Of the 1326 women for whom radiographs were available, 105 had one or more new
vertebral fractures. Compared with placebo, PTH 20 µg and 40 µg reduced the risk of one
or more new vertebral fractures by 65% and 69%, respectively, while the risk of two or
more new vertebral fractures was reduced by 77% and 86%, respectively (Figure 3).
New or worsening back pain was reported by 23% of women in the placebo group and
17% and 16% of those in the 20-µg and 40-µg groups, respectively (p=0.007).
Nonvertebral fragility fractures were reduced by 53% and 54%, respectively. Treatment
with PTH also produced significant, dose-dependent increases in the BMD of the spine
and hip, as well as total-body bone mineral.
A total of 32 women in the placebo group (6%), 35 in the 20-µg group (6%), and 59 in the
40-µg group (11%) withdrew from the study because of adverse events. Nausea and
headache occurred significantly more frequently in the group taking 40 µg of PTH than with
placebo. Although preclinical studies showed a higher incidence of osteosarcoma in Fisher
rats receiving PTH, there were no cases of osteosarcoma in this study.

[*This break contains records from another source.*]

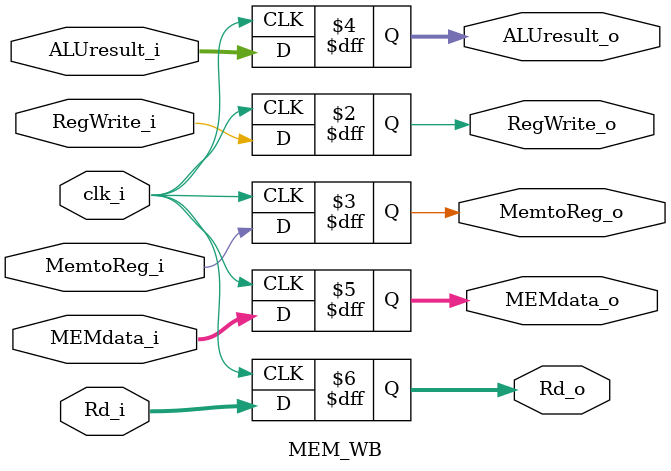
<source format=v>
module MEM_WB
(
    clk_i,
    RegWrite_i,
    MemtoReg_i,
    ALUresult_i, // MEMaddr
    MEMdata_i,
    Rd_i,
    RegWrite_o,
    MemtoReg_o,
    ALUresult_o,
    MEMdata_o,
    Rd_o
);

input clk_i;
input RegWrite_i;
input MemtoReg_i;
input [31:0] ALUresult_i;
input [31:0] MEMdata_i;
input [4:0] Rd_i;

output reg RegWrite_o;
output reg MemtoReg_o;
output reg [31:0] ALUresult_o;
output reg [31:0] MEMdata_o;
output reg [4:0] Rd_o;


always @(posedge clk_i) begin
    RegWrite_o <= RegWrite_i;
    MemtoReg_o <= MemtoReg_i;
    ALUresult_o <= ALUresult_i;
    MEMdata_o <= MEMdata_i;
    Rd_o <= Rd_i;
end


endmodule
</source>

This study demonstrated that recombinant PTH has a potent effect on bone mass and strength
and appears to be effective in preventing fractures in postmenopausal women, although it
wasn't powered to detect reductions in hip fractures. PTH recently received FDA approval for
the treatment for osteoporosis. However, questions remain about its therapeutic niche. Given
its route of administration as a daily subcutaneous injection and its considerable cost, PTH at
this time is seen as a second-line therapy for patients with severe osteoporosis who fail on or
cannot tolerate bisphosphonates. Preliminary studies indicate greatest efficacy when used
without other antiresorptives. However, further studies are needed to address this isue, as well
as the optimal duration of treatment.
Conclusions
Table 4 is an estimate of the relative efficacy of available agents in reducing vertebral and nonvertebral
fractures based on the meta-analysis of controlled studies by Cranney et al.25 The
authors caution that, for a variety of reasons, direct comparisons between trials are unreliable.
They also note that confidence intervals around the magnitude of treatment effect sometimes
overlap, so that apparent differences in the point estimates may not reliably reflect actual differences
in treatment effect. The quality of the available data appears strongest for alendronate,
risedronate and, to a lesser degree, for vitamin D. Results for these agents tend to be
consistent from one study to the next.25
Thus, while there are a number of factors besides efficacy that affect the choice of an agent to
prevent or treat osteoporosis, the weight of the evidence clearly justifies the current role of
bisphosphonates as first-line therapy.